OBJECTIVES: Rumination is a risk factor after bereavement, predicting higher concurrent and prospective symptom levels of complicated grief and depression in mourners. Research has shown that rumination may consist of adaptive and maladaptive subtypes, but there has been a paucity of research in this topic in the bereavement area. Therefore, we aimed to clarify whether functional and dysfunctional forms of rumination can be distinguished after loss.
DESIGN: Two-hundred and forty-two adults, who lost a first-degree family member on average 10 months previously, filled out questionnaires at three time points with 6 months between each time point.
METHODS: Multiple regression analyses, controlled for loss-related variables, neuroticism, and baseline symptoms, were run to examine associations of subtypes of depressive rumination (brooding, reflection) and grief rumination (rumination about injustice, meaning, reactions, relationships and counterfactual thinking) with concurrent and prospective symptom levels of complicated grief and depression.
RESULTS: Overall, grief rumination explained more variance in symptom levels than depressive rumination. Other major findings were that grief rumination about injustice predicted higher concurrent and prospective symptom levels of complicated grief and higher prospective symptom levels of depression. In contrast, grief rumination about emotional reactions was related to prospective reductions in symptoms of complicated grief. Reflection was also associated with prospective reductions of complicated grief and depressive symptom levels.
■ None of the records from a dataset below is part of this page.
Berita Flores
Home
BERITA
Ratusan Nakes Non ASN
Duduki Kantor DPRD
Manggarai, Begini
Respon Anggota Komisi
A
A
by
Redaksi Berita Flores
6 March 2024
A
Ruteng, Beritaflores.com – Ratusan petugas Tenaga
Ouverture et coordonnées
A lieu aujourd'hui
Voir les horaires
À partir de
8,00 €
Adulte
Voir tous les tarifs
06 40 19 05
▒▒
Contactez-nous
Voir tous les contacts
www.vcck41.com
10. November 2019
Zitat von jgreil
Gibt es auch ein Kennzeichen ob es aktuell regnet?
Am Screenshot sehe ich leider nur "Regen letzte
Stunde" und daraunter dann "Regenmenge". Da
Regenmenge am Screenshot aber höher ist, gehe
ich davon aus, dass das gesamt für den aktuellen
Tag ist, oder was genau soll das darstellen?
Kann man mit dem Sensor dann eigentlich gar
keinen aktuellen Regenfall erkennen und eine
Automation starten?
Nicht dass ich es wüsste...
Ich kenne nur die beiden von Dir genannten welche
CONCLUSIONS: Results indicate that adaptive and maladaptive forms of ruminative thinking can be distinguished in bereaved individuals. Therapeutic interventions for complicated grief could potentially be improved by including techniques aimed at reducing maladaptive rumination and increasing adaptive rumination.
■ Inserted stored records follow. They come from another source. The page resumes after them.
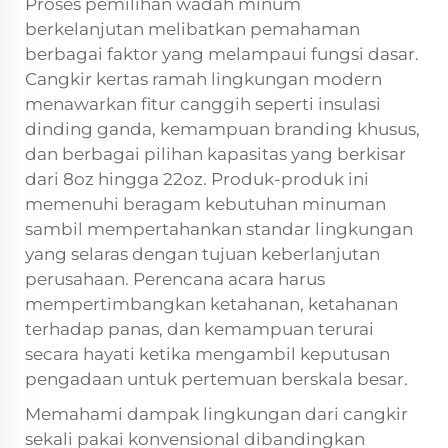
Proses pemilihan wadah minum
berkelanjutan melibatkan pemahaman
berbagai faktor yang melampaui fungsi dasar.
Cangkir kertas ramah lingkungan modern
menawarkan fitur canggih seperti insulasi
dinding ganda, kemampuan branding khusus,
dan berbagai pilihan kapasitas yang berkisar
dari 8oz hingga 22oz. Produk-produk ini
memenuhi beragam kebutuhan minuman
sambil mempertahankan standar lingkungan
yang selaras dengan tujuan keberlanjutan
perusahaan. Perencana acara harus
mempertimbangkan ketahanan, ketahanan
terhadap panas, dan kemampuan terurai
secara hayati ketika mengambil keputusan
pengadaan untuk pertemuan berskala besar.
Memahami dampak lingkungan dari cangkir
sekali pakai konvensional dibandingkan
PRACTITIONER POINTS: Clinical implications Adaptive and maladaptive components of rumination after loss can be distinguished. They are differentially associated with concurrent and prospective symptom levels of complicated grief and depression in mourners. Adaptive rumination after bereavement is characterized by repetitive, self-focused thinking aimed at understanding one's depressive and loss-related emotional reactions. Maladaptive rumination is characterized by repetitive, self-focused thinking about injustice to the self and making passive comparisons between the current situation (in which one has experienced a loss) and unrealized alternatives. Psychological interventions for complicated grief may be improved by adding therapeutic techniques aimed at reducing maladaptive rumination and increasing adaptive rumination. Cautions and limitations This investigation relied exclusively on self-report measures. Conjugally bereaved women were overrepresented in the current sample. Complicated grief and depression levels in the current sample ranged from non-clinical to clinical. Effects may be more pronounced in a clinical sample.